- **REQUIRED ACTION**
Only the lines that hold "Radio" should be in the answer, each copied from the data below.

(Collected data)

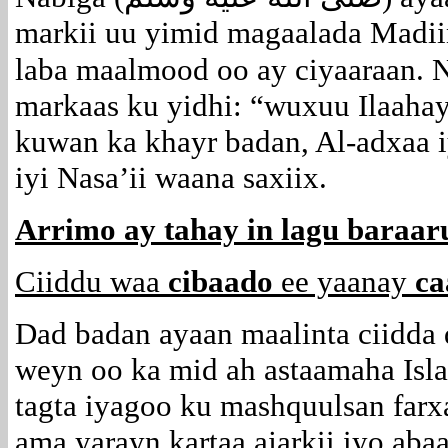
markii uu yimid magaalada Madii
laba maalmood oo ay ciyaaraan. N
markaas ku yidhi: “wuxuu Ilaaha
kuwan ka khayr badan, Al-adxaa 
iyi Nasa’ii waana saxiix.
Arrimo ay tahay in lagu baraa
Ciiddu waa
cibaado
ee yaanay
c
Dad badan ayaan maalinta ciidda
weyn oo ka mid ah astaamaha Isl
tagta iyagoo ku mashquulsan farxa
ama yarayn kartaa ajarkii iyo abaa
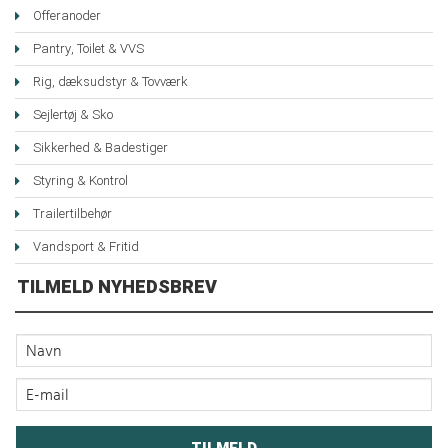
Offeranoder
Pantry, Toilet & VVS
Rig, dæksudstyr & Tovværk
Sejlertøj & Sko
Sikkerhed & Badestiger
Styring & Kontrol
Trailertilbehør
Vandsport & Fritid
TILMELD NYHEDSBREV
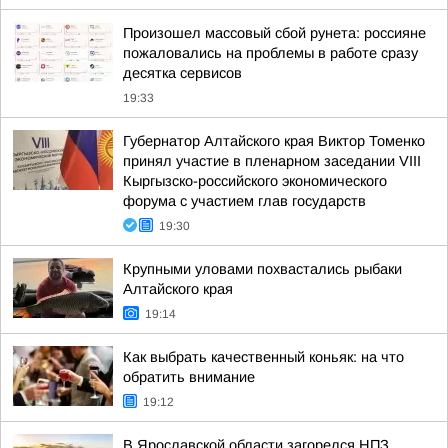
Произошел массовый сбой рунета: россияне
пожаловались на проблемы в работе сразу
десятка сервисов
19:33
Губернатор Алтайского края Виктор Томенко
принял участие в пленарном заседании VIII
Кыргызско-российского экономического
форума с участием глав государств
19:30
Крупными уловами похвастались рыбаки
Алтайского края
19:14
Как выбрать качественный коньяк: на что
обратить внимание
19:12
В Ярославской области загорелся НПЗ,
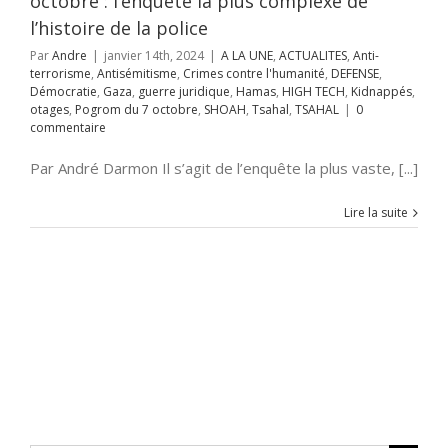
octobre : l’enquête la plus complexe de
m du 7 octobre
Tsahal
TSAHAL
l’histoire de la police
Par
Andre
|
janvier 14th, 2024
|
A LA UNE
,
ACTUALITES
,
Anti-
terrorisme
,
Antisémitisme
,
Crimes contre l'humanité
,
DEFENSE
,
Démocratie
,
Gaza
,
guerre juridique
,
Hamas
,
HIGH TECH
,
Kidnappés
,
otages
,
Pogrom du 7 octobre
,
SHOAH
,
Tsahal
,
TSAHAL
|
0
commentaire
Par André Darmon Il s’agit de l’enquête la plus vaste, [...]
Lire la suite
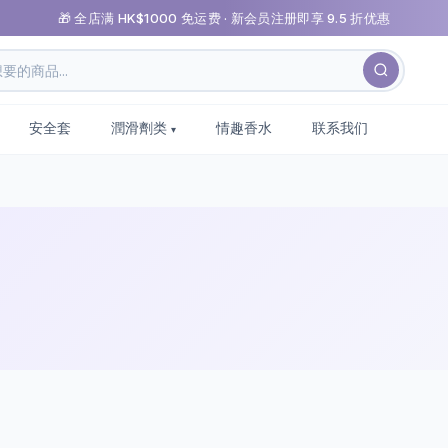
🎁 全店满 HK$1000 免运费 · 新会员注册即享 9.5 折优惠
安全套
潤滑劑类
情趣香水
联系我们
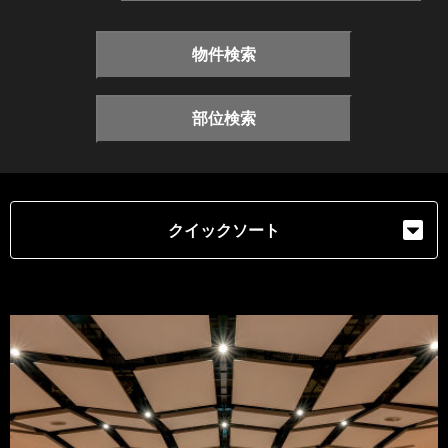
物件検索
部位検索
クイックソート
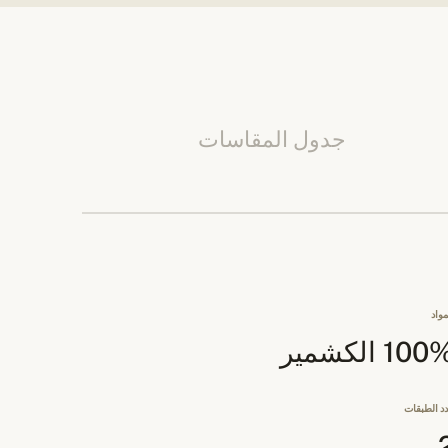
جدول المقاسات
مواد
10 الكشمير
د الطبقات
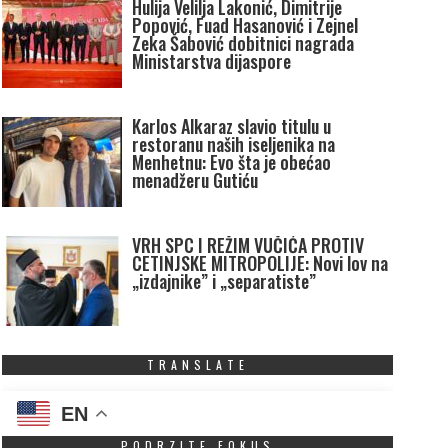
Hulija Velilja Lakonić, Dimitrije
Popović, Fuad Hasanović i Zejnel
Zeka Šabović dobitnici nagrada
Ministarstva dijaspore
Karlos Alkaraz slavio titulu u
restoranu naših iseljenika na
Menhetnu: Evo šta je obećao
menadžeru Gutiću
VRH SPC I REŽIM VUČIĆA PROTIV
CETINJSKE MITROPOLIJE: Novi lov na
„izdajnike” i „separatiste”
TRANSLATE
EN
PODRZITE FOKUS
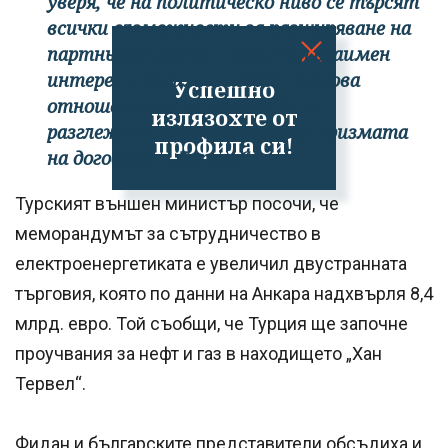
уверя, че на политическо ниво се търсят
всички възможности за разширяване на
партньорството в сфери от взаимен
интерес и взаимна изгода. Затова
Успешно
отношенията ни не бива да се
излязохте от
разглеждат единствено през призмата
профила си!
на договора с „Боташ“.
Турският външен министър посочи, че
меморандумът за сътрудничество в
електроенергетиката е увеличил двустранната
търговия, която по данни на Анкара надхвърля 8,4
млрд. евро. Той съобщи, че Турция ще започне
проучвания за нефт и газ в находището „Хан
Тервел“.
Фидан и българските представители обсъдиха и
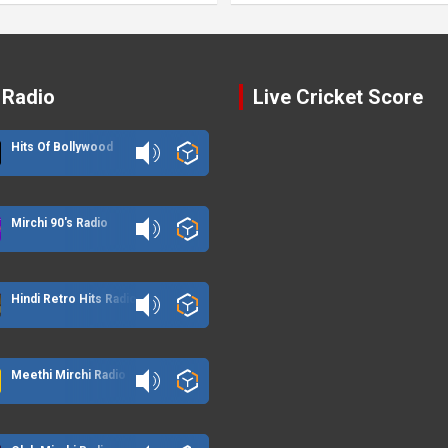
 Radio
Live Cricket Score
Hits Of Bollywood
Mirchi 90's Radio
Hindi Retro Hits Radio
Meethi Mirchi Radio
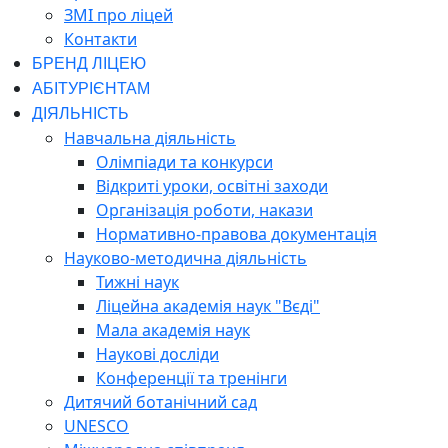
ЗМІ про ліцей
Контакти
БРЕНД ЛІЦЕЮ
АБІТУРІЄНТАМ
ДІЯЛЬНІСТЬ
Навчальна діяльність
Олімпіади та конкурси
Відкриті уроки, освітні заходи
Організація роботи, накази
Нормативно-правова документація
Науково-методична діяльність
Тижні наук
Ліцейна академія наук "Вєді"
Мала академія наук
Наукові досліди
Конференції та тренінги
Дитячий ботанічний сад
UNESCO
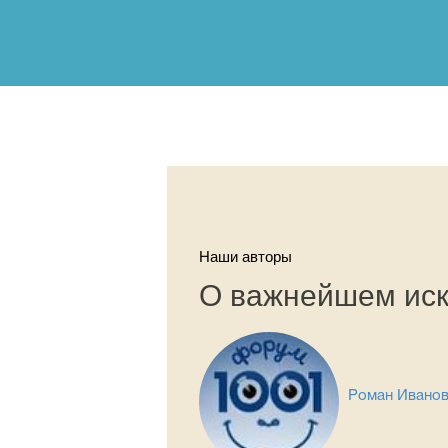
Наши авторы
О важнейшем иск
Роман Ивано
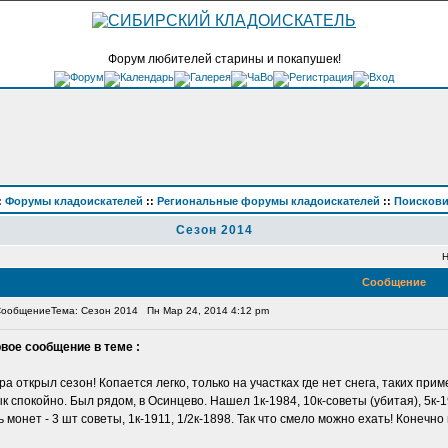
Форум любителей старины и покапушек!
:
Форумы кладоискателей
::
Региональные форумы кладоискателей
::
Поискови
Сезон 2014
Н
Сообщение
Тема: Сезон 2014
Пн Мар 24, 2014 4:12 pm
вое сообщение в теме :
ра открыл сезон! Копается легко, только на участках где нет снега, таких при
к спокойно. Был рядом, в Осинцево. Нашел 1к-1984, 10к-советы (убитая), 5к-1
ь монет - 3 шт советы, 1к-1911, 1/2к-1898. Так что смело можно ехать! Конечно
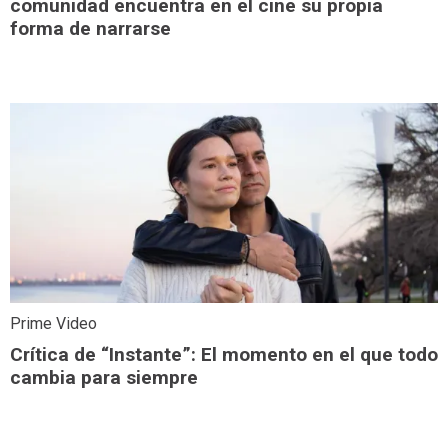
comunidad encuentra en el cine su propia
forma de narrarse
Prime Video
Crítica de “Instante”: El momento en el que todo
cambia para siempre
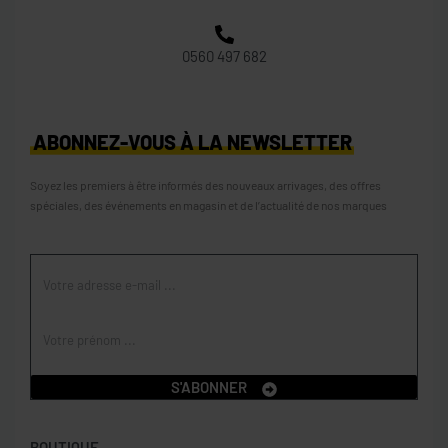
0560 497 682
ABONNEZ-VOUS À LA NEWSLETTER
Soyez les premiers à être informés des nouveaux arrivages, des offres
spéciales, des événements en magasin et de l’actualité de nos marques
S'ABONNER
BOUTIQUE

- **TASK OUTPUT**
 Radio
Mirchi 90's Radio
Hindi Retro Hits Radio
Meethi Mirchi Radio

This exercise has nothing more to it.